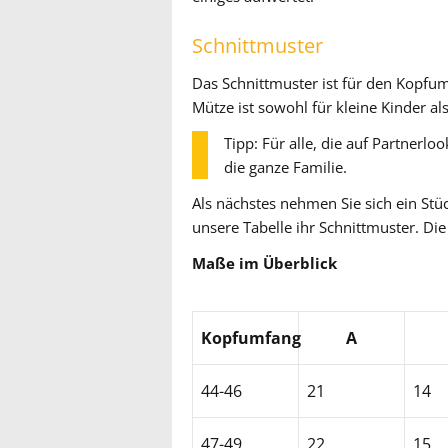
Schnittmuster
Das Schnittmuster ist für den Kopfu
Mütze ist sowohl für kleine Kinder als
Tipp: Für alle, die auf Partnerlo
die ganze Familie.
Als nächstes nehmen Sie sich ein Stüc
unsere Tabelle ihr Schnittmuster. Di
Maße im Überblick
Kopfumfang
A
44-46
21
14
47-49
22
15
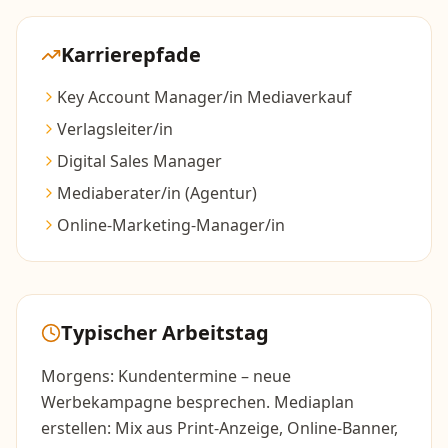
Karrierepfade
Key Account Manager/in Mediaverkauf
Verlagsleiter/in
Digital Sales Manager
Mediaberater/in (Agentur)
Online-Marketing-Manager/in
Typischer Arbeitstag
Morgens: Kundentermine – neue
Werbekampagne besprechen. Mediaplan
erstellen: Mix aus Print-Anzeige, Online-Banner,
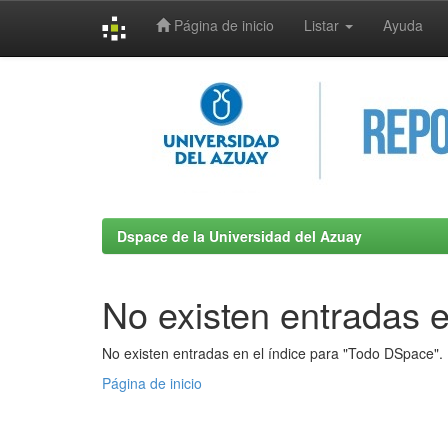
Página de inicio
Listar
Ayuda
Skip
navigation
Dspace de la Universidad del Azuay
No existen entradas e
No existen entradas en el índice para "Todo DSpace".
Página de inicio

...

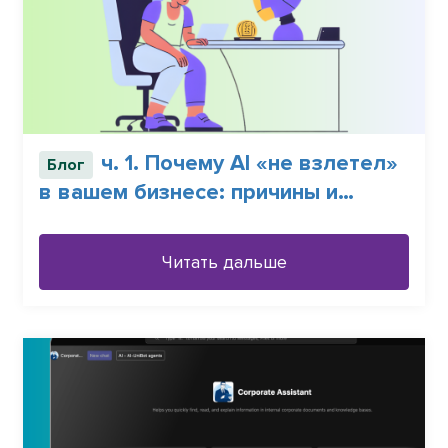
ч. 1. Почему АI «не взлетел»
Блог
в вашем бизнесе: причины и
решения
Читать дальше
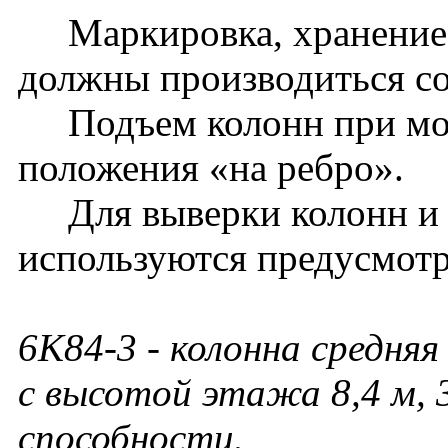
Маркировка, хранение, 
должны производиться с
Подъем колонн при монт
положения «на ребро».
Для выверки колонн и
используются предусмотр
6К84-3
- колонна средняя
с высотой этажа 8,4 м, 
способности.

- **Work instructions**: From the listing above, output exactly the run of lines that starts with the line containing "- колонна средняя" and ends with the line containing "способности.".

- **Reply**:
- колонна средняя
с высотой этажа 8,4 м, 
способности.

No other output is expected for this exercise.